Martin Tingvall: Treibender Raketenmann

Der Antrieb ist aus. Ein leiser Fluss von feinperliger Musik ist alles, was noch an Bewegung vorhanden ist, ein leise pulsierender Klang, der die Unendlichkeit des Kosmos zu spiegeln versucht. Das All ist an diesem Abend in der Harmonie die Quelle der Inspiration, ein Meer aus Schwärze und Stille, in dem jegliche Hektik bedeutungslos scheint. Es ist die absolute Entschleunigung, ein Zustand außerhalb der Zeit, nach dem Martin Tingvall strebt und dem er sich mit seinem aktuellen Solo-Album „The Rocket“ anzunähern versucht. Der schwedische Jazz-Pianist hat damit offenbar einen Nerv getroffen: Die erst vor wenigen Wochen veröffentlichte Platte stieg sofort auf Platz 1 der deutschen Jazz-Charts ein, und auch sein Konzert im Rahmen des Bonner Beethovenfests ist nicht nur offiziell, sondern sogar faktisch ausverkauft. Gut so: Mit feinen Melodien hebt Tingvall in der Harmonie ab, nimmt das Publikum mit auf eine Reise zu den Sternen – und lässt es dort ein wenig schweben.

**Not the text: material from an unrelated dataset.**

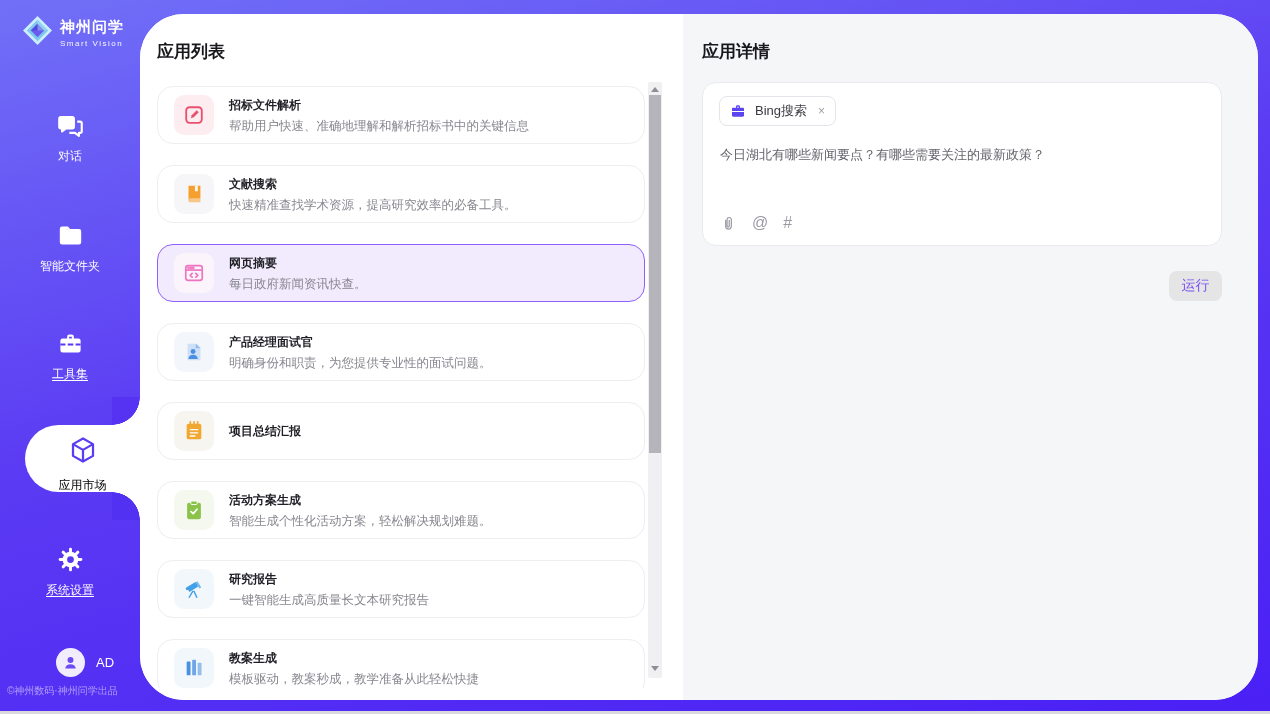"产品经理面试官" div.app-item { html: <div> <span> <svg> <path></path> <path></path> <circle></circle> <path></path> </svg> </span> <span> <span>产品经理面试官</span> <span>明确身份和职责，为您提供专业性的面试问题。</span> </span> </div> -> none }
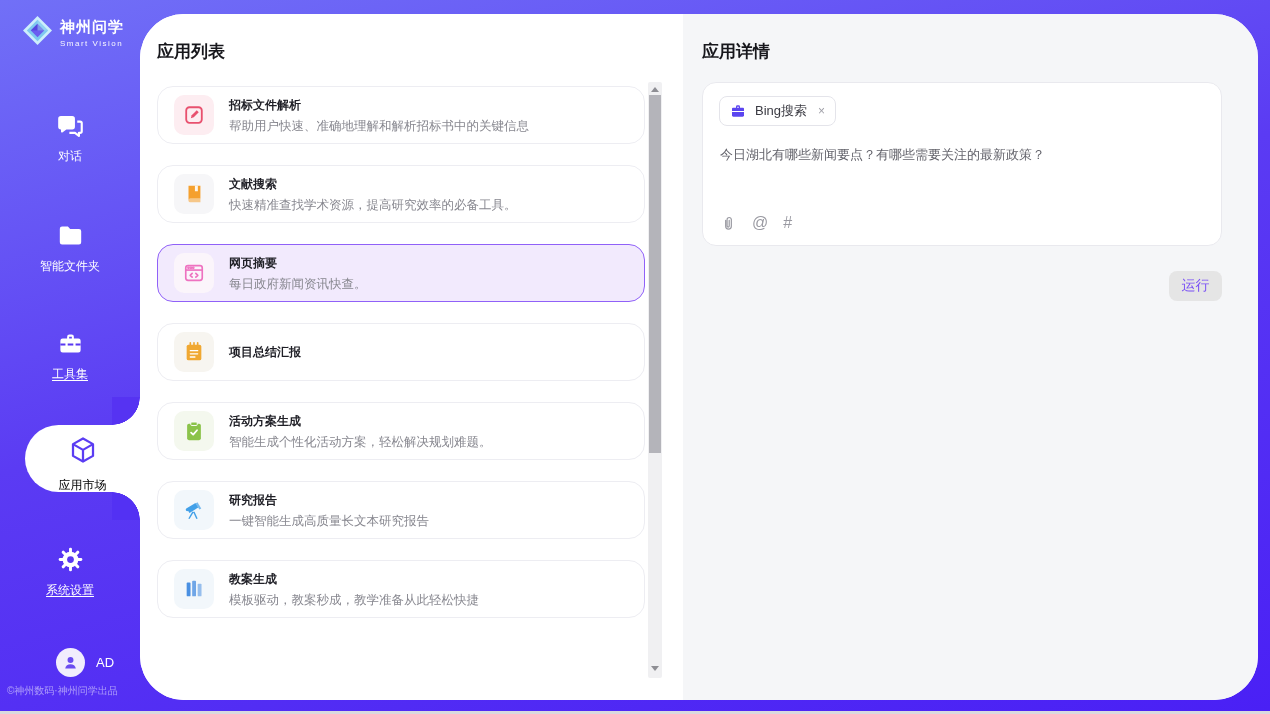"全面回顾项目进展，总结经验教训，助力未来优化发展。" span.app-item-desc { html: none -> <span>全面回顾项目进展，总结经验教训，助力未来优化发展。</span> }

Zugegeben, mit Jazz im herkömmlichen Sinn hat Tingvalls Solo-Spiel nur noch am Rande zu tun. Der 45-Jährige pflegt vielmehr einen fast schon minimalistischen Neoklassizismus, bei dem sich so manche Phrasen wieder und wieder in die Unendlichkeit zu schrauben scheinen. Der bewusst reduzierten Tonsprache innerhalb der Kompositionen stellt der charmante Mann an den Tasten dann aber seine Improvisationskünste gegenüber, dank derer das gesamte Spektrum an Farben zwischen Schwarz und Weiß anklingt. Allerdings ist sich Tingvall mitunter noch ein wenig unsicher, wohin er sich wenden soll, wenn er denn mal die von ihm vorgegebenen Fade verlässt – immerhin ist der Auftritt erst der dritte mit dem neuen Material, manches daher noch nicht so souverän, wie man es von einem Pianisten von Tingvalls Format gewohnt ist. Gut, es sind nur winzige Macken, Millisekunden des Zweifelns ob der nächsten Töne oder andere Webfehler, die das Hörvergnügen nicht wirklich stören, doch die Selbstverständlichkeit dieses Flugs in die Leere muss sich erst noch einstellen. Andererseits ist Tingvall versiert genug, um das ein oder andere Stolpern geschickt zu überspielen oder daraus gar einen bewussten Kunstschritt zu machen. Das Repertoire ist ohnehin vorhanden, zumal die Stücke von „The Rocket“ ebenso wie einige ältere Titel mit verschiedenen Elementen jonglieren. Bei „Echoes From The Past“ sind es etwa Anklänge von Frederic Chopin, bei „A Blues“ der im Titel genannte Zwölftakter und bei „Dark Matter“ eine melancholische Melodie, mit der Tingvall einen Todesfall im Freundeskreis verarbeitet. All das fügt sich unter Tingvalls Fingern zusammen zu einem musikalischen Kosmos voller Schönheit und Strahlkraft, der zum Träumen einlädt. Oder eben zum Fliegen.

Manchmal greift Martin Tingvall allerdings dennoch zu den Schubdüsen: Dann greift er zu dem groovigen, mit Boogie-Elementen verzierten „Piano Men“, eigentlich einem Stück für vier Klaviere, das er sonst mit Joja Wendt, Axel Zwingenberger und Sebastian Knauer spielt und dem er nun alleine gerecht zu werden versucht; oder aber er bedient sich doch noch bei seinem Trio und zeigt sich mit „Spöksteg“ überaus dynamisch, die Geisterspuren immer wieder mit Substanz füllend. Das Publikum genießt diese Abwechslung, bejubelt vor allem die energiegeladenen Stücke des Raketenmanns und erklatscht sich noch zwei Zugaben, bevor es in die Nacht entschwebt. Ein schöner Abend, der für manche Beethovenfest-Gänger eine echte Entdeckung bereithielt und für alle Anwesenden ein dringend benötigter Ausflug in die Entschleunigung war.